Reidun Twarock

from Wikipedia, the free encyclopedia
Reidun Twarock (2009)

Reidun Twarock is a German- born mathematical biologist at the University of York . She develops mathematical models for viruses . These are based on higher dimensional grids .

Life

Twarock studied at the University of Cologne and the University of Bath . She finished her studies in 1993 with a Master of Science . She did her doctorate in 1997 at Clausthal University of Technology on quantum mechanical models on the surface of spheres. Then she was a Dorothea Erxleben Fellow at Clausthal University. In 2000 she became a Marie Curie Fellow. In 2001 she became a lecturer in mathematics at the City, University of London . In 2005 she became a reader in mathematics and biology.

In the early 2000s she worked on the Penrose tiling and the surface division of a sphere.

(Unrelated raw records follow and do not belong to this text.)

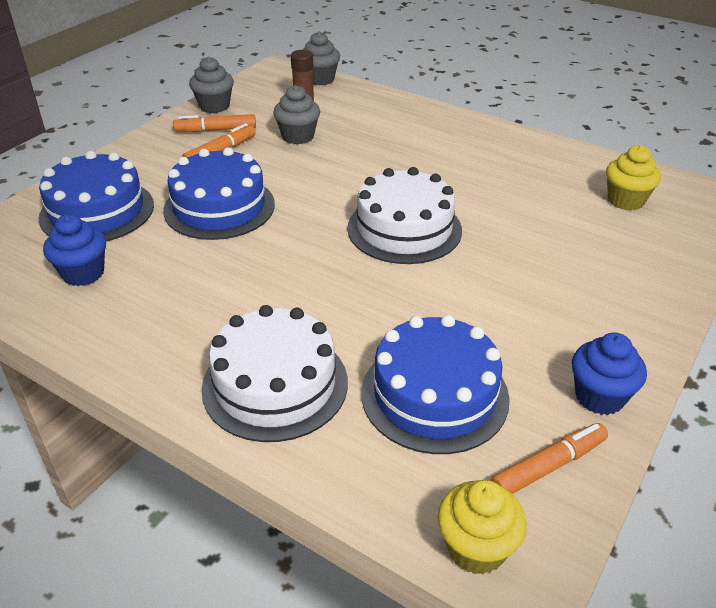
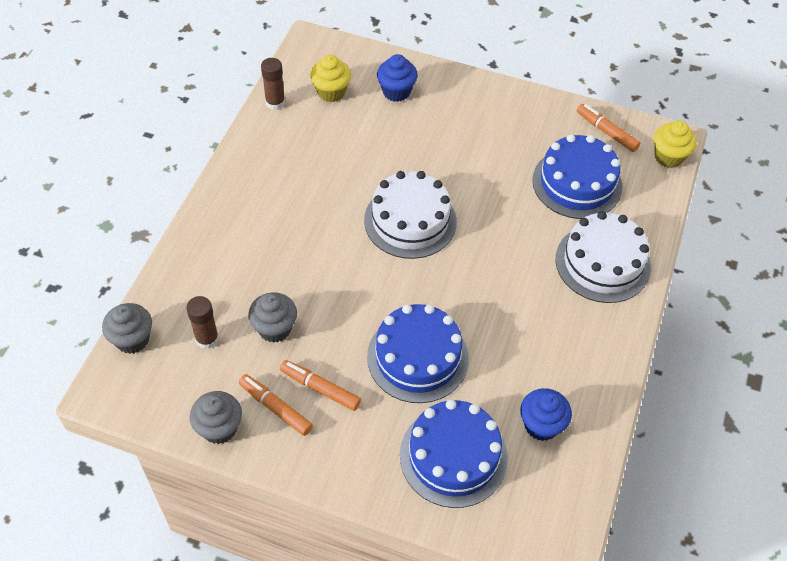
camera: 105 degrees left, 15 degrees up
(216, 130) = (275, 408): orange marker -> orange marker turned 150 degrees clockwise
(599, 397) = (547, 111): blue cupcake -> blue cupcake (396, 92)
(604, 163) = (275, 102): none -> brown glue stick

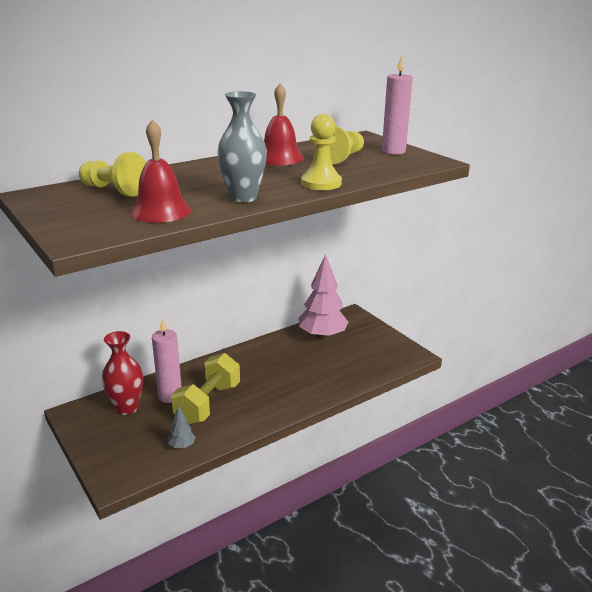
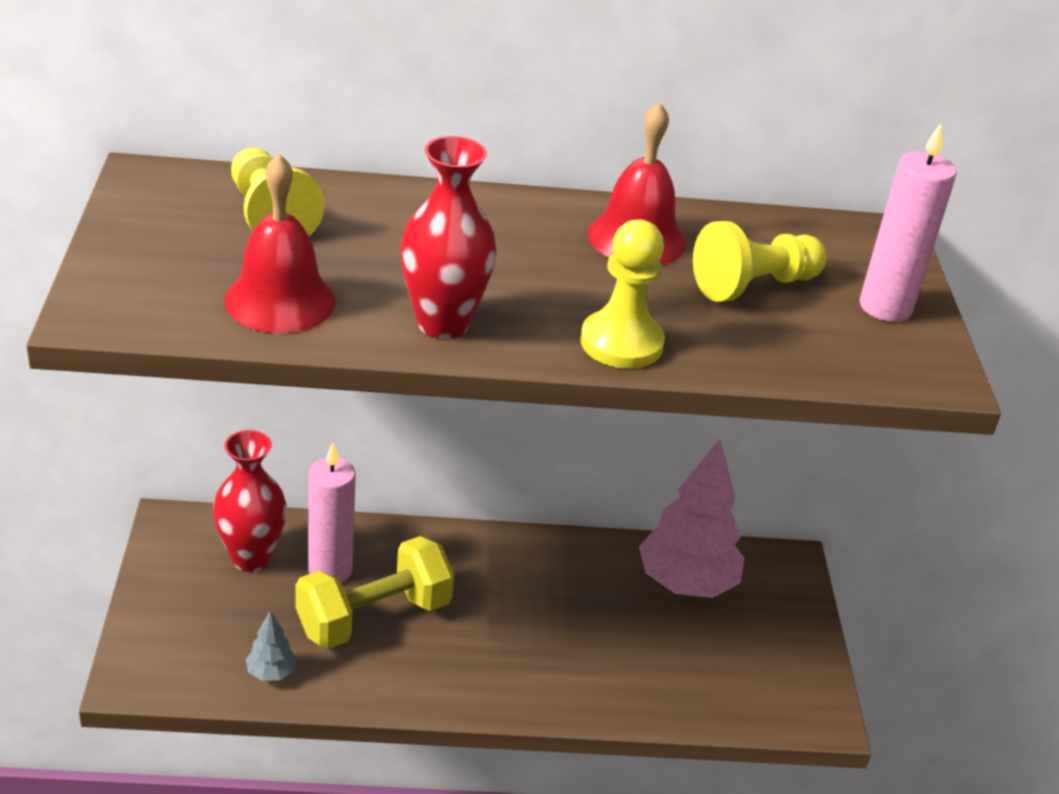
camera: 30 degrees right, 10 degrees up
(243, 198) = (443, 323): grey vase -> red vase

In doing so, she developed a model of the surface of the Papovaviridae and thus solved all virology problems for over twenty years . In almost all icosahedral viruses, the proteins of the capsid are arranged in clusters of five and six and comprise a maximum of twelve clusters of five. In contrast, the Papovaviridae, including having cervical cancer caused human papillomaviruses , 72 five clusters. Thus, the protein layout did not correspond to any of the polyhedra known in mathematics . Twarock's model was thus both mathematically and biologically new. It resembled Penrose tiling wrapped around a ball.

These models were found to be useful for studying the assembly and genome of RNA viruses .

Their work is also used in the studies of nanomaterials .

Since 2009 she has been working as a professor of mathematical biology at the University of York.

Honors

It was awarded the IMA gold medal in 2018 .

Individual evidence

  1. Stewart, Ian. The mathematics of life. Basic Books, 2011.
  2. Jordana Cepelewicz: The Illuminating Geometry of Viruses. Retrieved July 25, 2019 .
  3. a b Curriculum Vitae - University of York ( Memento from February 17, 2015 in the Internet Archive )
  4. R. Twarock, A tiling approach to virus capsid assembly explaining a structural puzzle in virology, Journal of Theoretical Biology, Volume 226, Issue 4, February 21, 2004, pp 477-482, ISSN 0022-5193
  5. ^ Rayment, I., et al. "Polyoma virus capsid structure at 22.5 A resolution." Nature 295.5845 (1982): 110-115.
  6. ^ Mark West: A symmetry approach to viruses . In: Plus Maths . plus magazine. September 30, 2007.
  7. Keef, Thomas, and Reidun Twarock. "Affine extensions of the icosahedral group with applications to the three-dimensional organization of simple viruses." Journal of mathematical biology 59.3 (2009): 287-313.
  8. Rolfsson, Óttar, Middleton, Stefani, Manfield, Iain W. et al. (9 more authors) (2016) Direct Evidence for Packaging Signal-Mediated Assembly of Bacteriophage MS2. Journal of Molecular Biology. Pp. 431-448. ISSN 0022-2836
  9. ^ Self-Assembly of Viral Capsids via a Hamiltonian Paths Approach: The Case of Bacteriophage MS2
  10. R.Twarock, M. Valiunas, & E. Zappa (2015) Orbits of crystallographic embeddings of non-crystallographic groups and applications to virology. Acta Crystallogr. A71, 569-582
  11. E. Zappa, EC Dykeman & R. Twarock (2014) On the subgroup structure of the group hyperoctahedral in six dimensions, Acta Cryst A 70, 417-428
  12. Know your onion, Vol 10, p. 244, April 2014
  13. IMA Gold Medal 2018 awarded to Professor Reidun Twarock. In: IMA. August 14, 2018, Retrieved July 25, 2019 (UK English).